- [TEXT SECTION]
################
Finding the smallest rectangle able to contain a rectangle with diagonal of length n is the same as asking what the largest area a rectangle with a diagonal of length n can have is (since this rectangle could contain itself, and all others are smaller).
Let a and b be the sides of this rectangle.
n^2 = a^2 + b^2 (1)
The area of this rectangle will then be
c = a*b (2)
So we are asking what the largest value for c is, for some constant n.
From (1), we get
a = sqrt(n^2-b^2)
thus,
c=sqrt(n^2-b^2)b
We take the first derivative of this to determine the maximum:
c(b)'=(n^2-2b^2)/sqrt(n^2-b^2).
Setting to 0,
0 = n^2-2b^2
2b^2=n^2
b=sqrt(n^2/2) (3)
Back into (1) gives us:
n^2 = a^2 + sqrt((n^2)/2)^2
n^2 = a^2 + (n^2)/2
a^2 = n^2 - (n^2)/2
So a^2 = (n^2)/2, a=sqrt((n^2)/2), and a=b.
(This is entirely unsurprising if you play with rectangles in your mind: the biggest area occurs at the square.)
Finally, we put a and b back into (2), finding the area of a square with sides of length sqrt(n^2)/2:
c = a*b
c = sqrt((n^2)/2)^2
c = (n^2)/2
################
- [DATA EXTRACT]
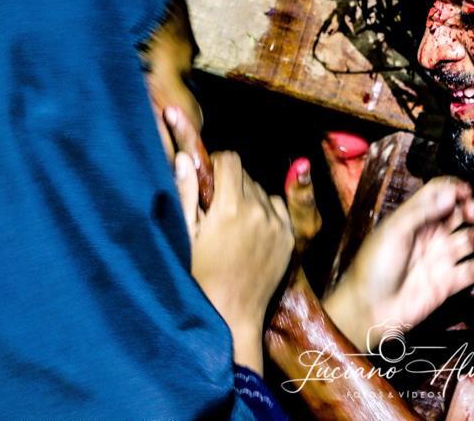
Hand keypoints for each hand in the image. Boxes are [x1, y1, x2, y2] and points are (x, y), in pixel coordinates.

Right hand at [167, 107, 294, 373]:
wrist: (230, 315)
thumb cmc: (198, 278)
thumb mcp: (186, 235)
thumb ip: (187, 193)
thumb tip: (184, 157)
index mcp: (230, 207)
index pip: (230, 159)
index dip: (216, 163)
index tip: (207, 177)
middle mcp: (258, 211)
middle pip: (246, 175)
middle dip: (230, 183)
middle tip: (215, 206)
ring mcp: (278, 225)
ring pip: (263, 191)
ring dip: (249, 197)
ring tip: (233, 221)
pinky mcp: (289, 238)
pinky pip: (279, 208)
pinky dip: (267, 211)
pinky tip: (251, 229)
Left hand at [324, 176, 473, 350]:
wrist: (369, 309)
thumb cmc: (374, 266)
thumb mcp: (394, 230)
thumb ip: (422, 211)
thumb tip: (450, 194)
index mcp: (414, 219)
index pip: (438, 195)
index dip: (454, 189)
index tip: (466, 191)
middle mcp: (429, 236)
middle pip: (457, 215)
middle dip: (470, 209)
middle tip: (473, 212)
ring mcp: (439, 259)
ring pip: (468, 240)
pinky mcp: (447, 283)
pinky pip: (471, 270)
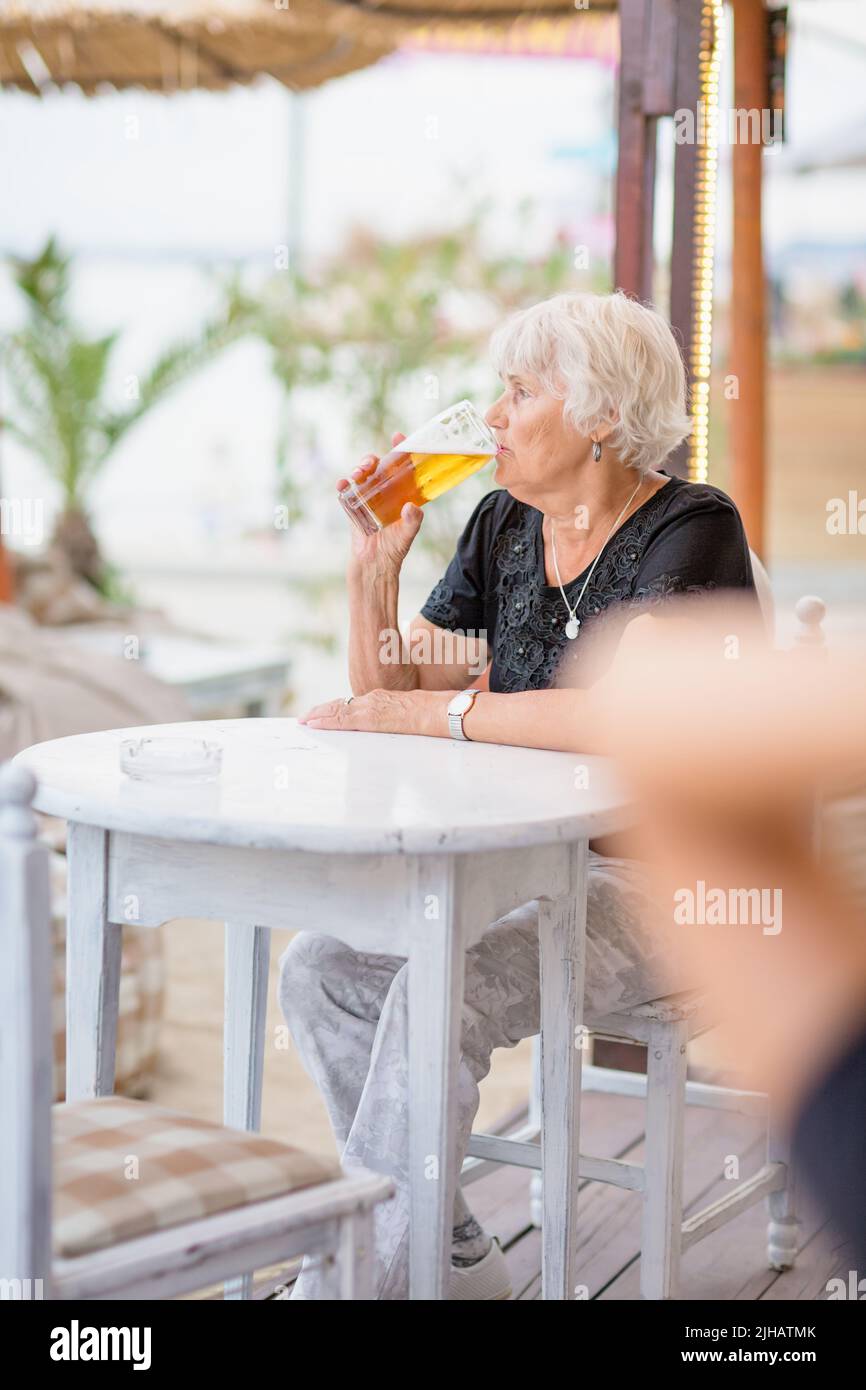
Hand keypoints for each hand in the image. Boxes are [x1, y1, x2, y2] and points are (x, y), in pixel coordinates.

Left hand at [298, 688, 453, 737]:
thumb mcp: (412, 713)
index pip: (353, 703)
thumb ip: (398, 716)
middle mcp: (373, 700)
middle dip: (321, 711)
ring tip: (304, 720)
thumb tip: (396, 723)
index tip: (322, 712)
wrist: (444, 710)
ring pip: (338, 709)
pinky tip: (314, 724)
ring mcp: (372, 707)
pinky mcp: (372, 718)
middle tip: (304, 717)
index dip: (335, 708)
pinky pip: (343, 719)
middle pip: (341, 704)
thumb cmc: (435, 713)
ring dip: (319, 715)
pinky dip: (326, 721)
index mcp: (383, 699)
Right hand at [339, 432, 423, 574]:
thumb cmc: (394, 549)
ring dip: (358, 469)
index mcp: (402, 494)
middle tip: (370, 463)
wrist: (374, 565)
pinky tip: (343, 484)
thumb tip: (411, 507)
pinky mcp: (353, 507)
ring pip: (362, 474)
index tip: (397, 436)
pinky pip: (346, 491)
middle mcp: (385, 492)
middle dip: (372, 459)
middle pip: (379, 466)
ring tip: (358, 474)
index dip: (401, 449)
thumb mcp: (408, 534)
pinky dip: (343, 484)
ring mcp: (367, 498)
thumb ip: (412, 521)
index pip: (402, 466)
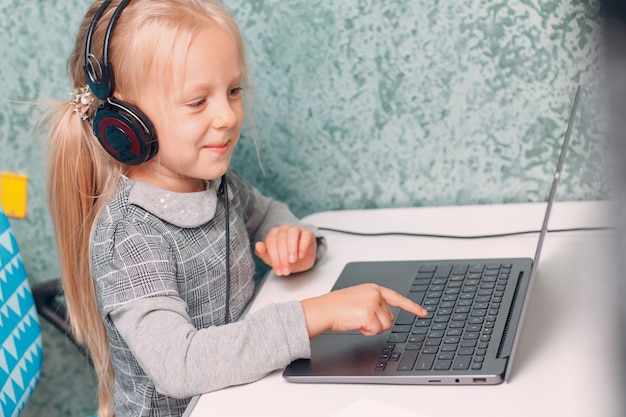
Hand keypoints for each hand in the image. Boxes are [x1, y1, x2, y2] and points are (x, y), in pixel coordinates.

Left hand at [254, 225, 316, 275]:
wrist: (301, 260)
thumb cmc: (285, 258)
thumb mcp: (272, 259)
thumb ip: (263, 253)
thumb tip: (258, 245)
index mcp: (273, 234)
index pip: (271, 243)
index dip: (274, 258)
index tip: (278, 270)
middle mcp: (283, 229)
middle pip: (281, 240)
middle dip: (283, 257)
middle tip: (285, 270)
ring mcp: (296, 229)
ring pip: (292, 234)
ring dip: (291, 248)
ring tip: (292, 261)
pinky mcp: (308, 232)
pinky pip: (305, 236)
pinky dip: (303, 246)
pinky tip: (301, 255)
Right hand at [300, 283, 427, 337]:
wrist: (324, 310)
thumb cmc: (337, 307)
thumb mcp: (360, 299)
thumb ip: (376, 303)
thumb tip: (389, 318)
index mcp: (374, 288)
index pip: (397, 298)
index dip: (412, 307)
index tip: (423, 313)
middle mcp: (375, 294)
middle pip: (390, 317)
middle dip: (378, 322)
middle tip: (361, 318)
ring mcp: (373, 304)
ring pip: (385, 326)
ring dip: (372, 328)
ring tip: (357, 320)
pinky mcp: (368, 315)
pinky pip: (376, 331)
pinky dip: (366, 332)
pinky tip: (355, 324)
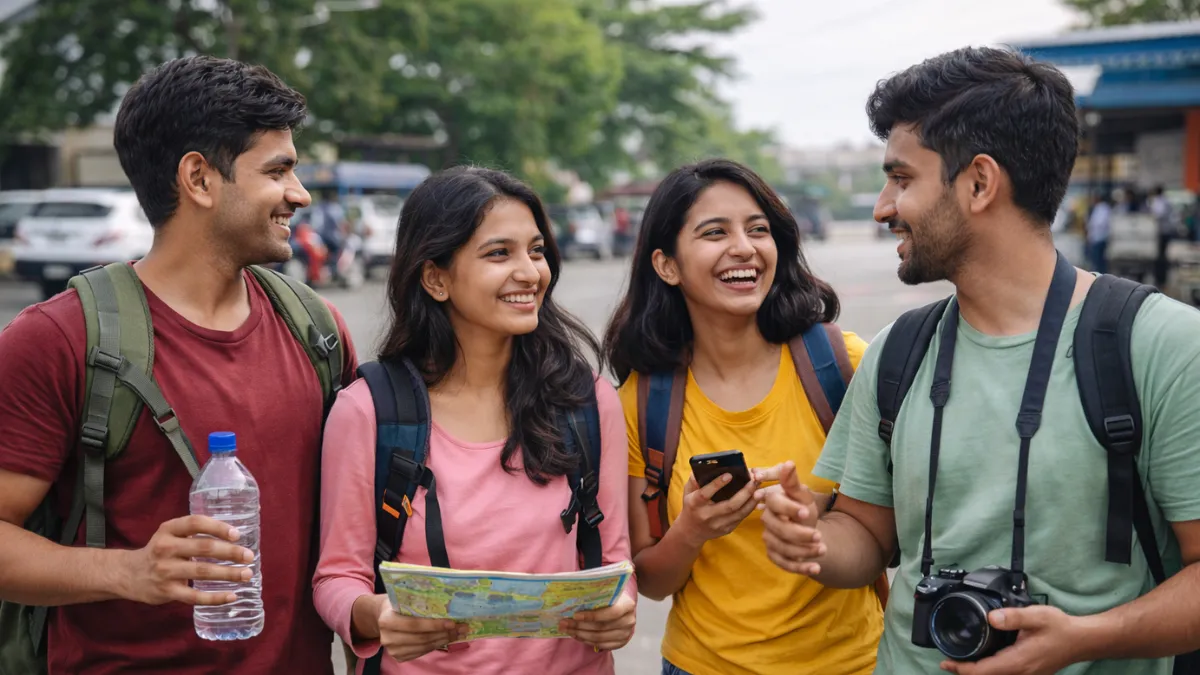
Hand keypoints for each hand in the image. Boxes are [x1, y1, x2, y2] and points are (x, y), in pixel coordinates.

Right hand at [119, 515, 254, 605]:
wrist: (129, 575)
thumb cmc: (160, 551)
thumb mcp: (170, 534)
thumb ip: (195, 533)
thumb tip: (235, 535)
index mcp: (168, 529)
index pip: (196, 523)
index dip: (218, 527)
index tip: (237, 534)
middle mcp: (165, 548)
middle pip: (204, 547)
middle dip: (230, 552)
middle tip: (249, 556)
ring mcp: (165, 571)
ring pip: (203, 572)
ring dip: (228, 573)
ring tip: (247, 574)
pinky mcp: (167, 592)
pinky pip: (195, 597)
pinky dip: (215, 597)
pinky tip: (232, 596)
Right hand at [378, 596, 468, 662]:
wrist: (382, 616)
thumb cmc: (397, 603)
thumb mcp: (403, 597)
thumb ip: (419, 601)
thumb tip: (448, 600)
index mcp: (387, 620)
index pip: (414, 625)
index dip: (434, 625)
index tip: (452, 622)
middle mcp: (388, 638)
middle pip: (422, 638)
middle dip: (444, 633)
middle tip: (461, 628)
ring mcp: (393, 650)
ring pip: (424, 647)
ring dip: (443, 640)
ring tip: (458, 633)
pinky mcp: (399, 657)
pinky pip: (422, 652)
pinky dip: (436, 645)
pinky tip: (447, 638)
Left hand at [561, 591, 635, 651]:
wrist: (624, 608)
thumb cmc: (612, 597)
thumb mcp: (607, 592)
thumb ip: (595, 593)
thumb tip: (572, 595)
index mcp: (627, 605)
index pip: (611, 612)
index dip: (592, 615)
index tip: (575, 615)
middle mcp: (629, 621)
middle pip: (602, 627)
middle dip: (580, 626)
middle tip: (564, 623)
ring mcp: (626, 634)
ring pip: (599, 638)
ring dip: (580, 634)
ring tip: (567, 629)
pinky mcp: (621, 643)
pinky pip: (601, 645)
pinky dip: (586, 641)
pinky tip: (577, 635)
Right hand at [673, 470, 759, 547]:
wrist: (691, 531)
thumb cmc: (691, 506)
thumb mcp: (687, 492)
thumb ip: (695, 480)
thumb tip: (707, 467)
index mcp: (694, 504)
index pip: (705, 494)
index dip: (717, 484)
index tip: (729, 474)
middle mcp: (707, 516)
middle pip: (730, 505)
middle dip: (744, 492)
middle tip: (753, 480)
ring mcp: (718, 525)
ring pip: (740, 512)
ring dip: (751, 499)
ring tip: (758, 486)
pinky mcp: (727, 529)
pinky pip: (742, 517)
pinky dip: (750, 506)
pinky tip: (756, 496)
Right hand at [754, 461, 824, 575]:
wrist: (806, 528)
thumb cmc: (802, 507)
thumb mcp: (802, 494)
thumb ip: (793, 482)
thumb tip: (788, 463)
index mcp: (772, 502)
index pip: (775, 504)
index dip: (789, 508)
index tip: (805, 512)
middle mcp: (767, 520)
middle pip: (779, 530)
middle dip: (800, 534)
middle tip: (819, 536)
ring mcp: (769, 539)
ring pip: (783, 548)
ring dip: (804, 552)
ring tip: (823, 549)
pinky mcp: (774, 555)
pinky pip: (784, 564)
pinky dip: (801, 568)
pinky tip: (816, 568)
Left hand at [939, 605, 1084, 674]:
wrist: (1082, 640)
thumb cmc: (1061, 628)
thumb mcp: (1037, 616)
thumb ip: (1013, 616)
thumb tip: (991, 618)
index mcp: (1018, 661)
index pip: (983, 671)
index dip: (962, 669)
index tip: (946, 663)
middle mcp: (1021, 672)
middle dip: (965, 672)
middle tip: (948, 662)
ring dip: (977, 673)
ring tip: (960, 662)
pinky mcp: (1030, 672)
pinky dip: (990, 671)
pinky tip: (984, 661)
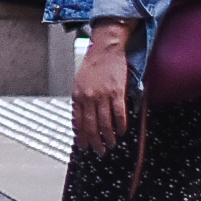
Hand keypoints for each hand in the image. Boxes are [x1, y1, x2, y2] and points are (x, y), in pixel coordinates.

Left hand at [73, 23, 133, 153]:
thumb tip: (81, 118)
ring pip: (105, 124)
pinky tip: (122, 132)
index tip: (84, 147)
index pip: (78, 122)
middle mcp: (88, 97)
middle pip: (91, 126)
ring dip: (108, 137)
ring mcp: (102, 95)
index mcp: (78, 96)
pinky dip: (121, 125)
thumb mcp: (80, 83)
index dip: (81, 136)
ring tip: (111, 144)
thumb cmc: (92, 66)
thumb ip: (81, 100)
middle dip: (95, 142)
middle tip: (99, 151)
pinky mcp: (117, 92)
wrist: (105, 50)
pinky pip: (119, 114)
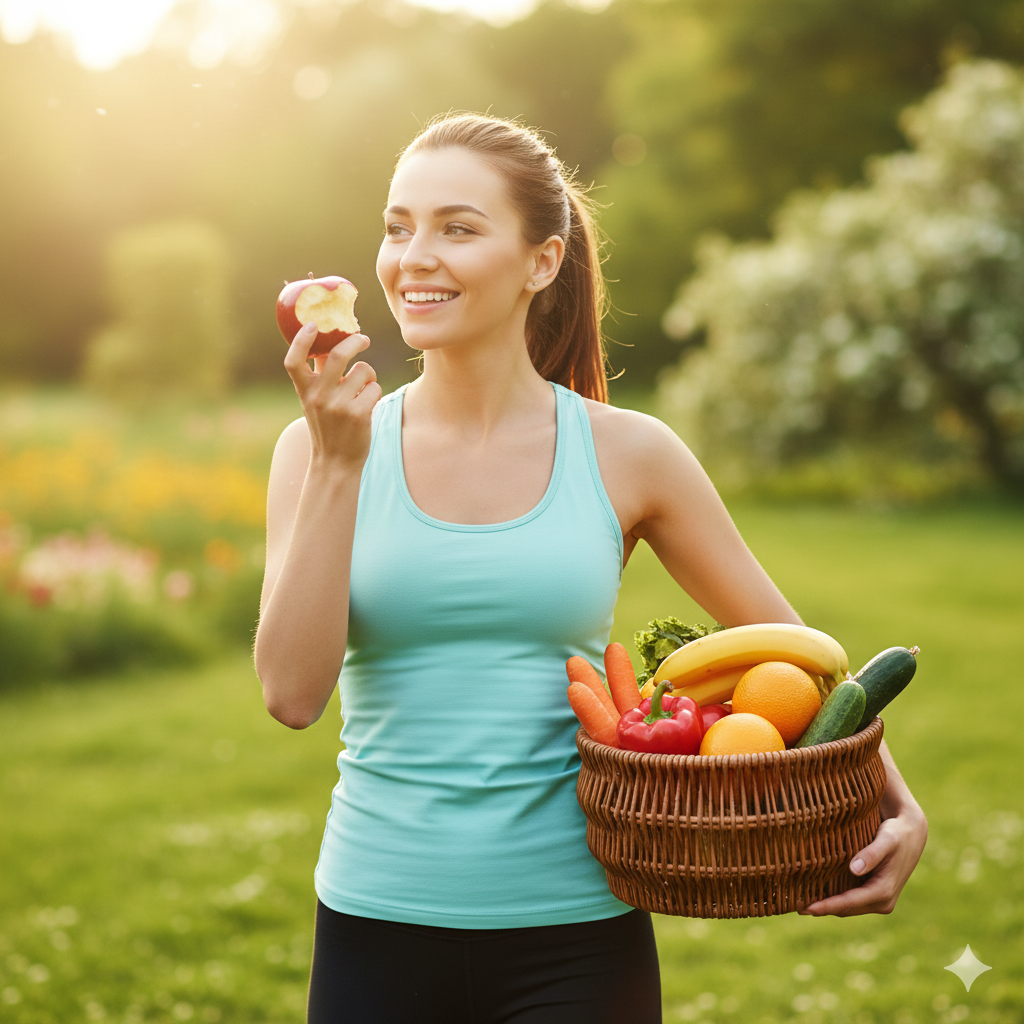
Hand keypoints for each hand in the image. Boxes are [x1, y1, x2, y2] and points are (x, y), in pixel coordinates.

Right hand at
################
- [ACTIVITY LIST]
a) List every equation in the rectangle-area derivation that carries a number label in parentheses, along with its label.
b) Rewrite the rectangle-area derivation from "The area of this" up to and including "b=sqrt(n^2/2) (3)", replacing "maximum" with "largest value".
c) In the rectangle-area derivation, what is the final expression for the largest area c?

- [LIST OF ANSWERS]
a)
(1) n^2 = a^2 + b^2
(2) c = a*b
(3) b=sqrt(n^2/2)

b)
The area of this rectangle will then be
c = a*b (2)
So we are asking what the largest value for c is, for some constant n.
From (1), we get
a = sqrt(n^2-b^2)
thus,
c=sqrt(n^2-b^2)b
We take the first derivative of this to determine the largest value:
c(b)'=(n^2-2b^2)/sqrt(n^2-b^2).
Setting to 0,
0 = n^2-2b^2
2b^2=n^2
b=sqrt(n^2/2) (3)

c) c = (n^2)/2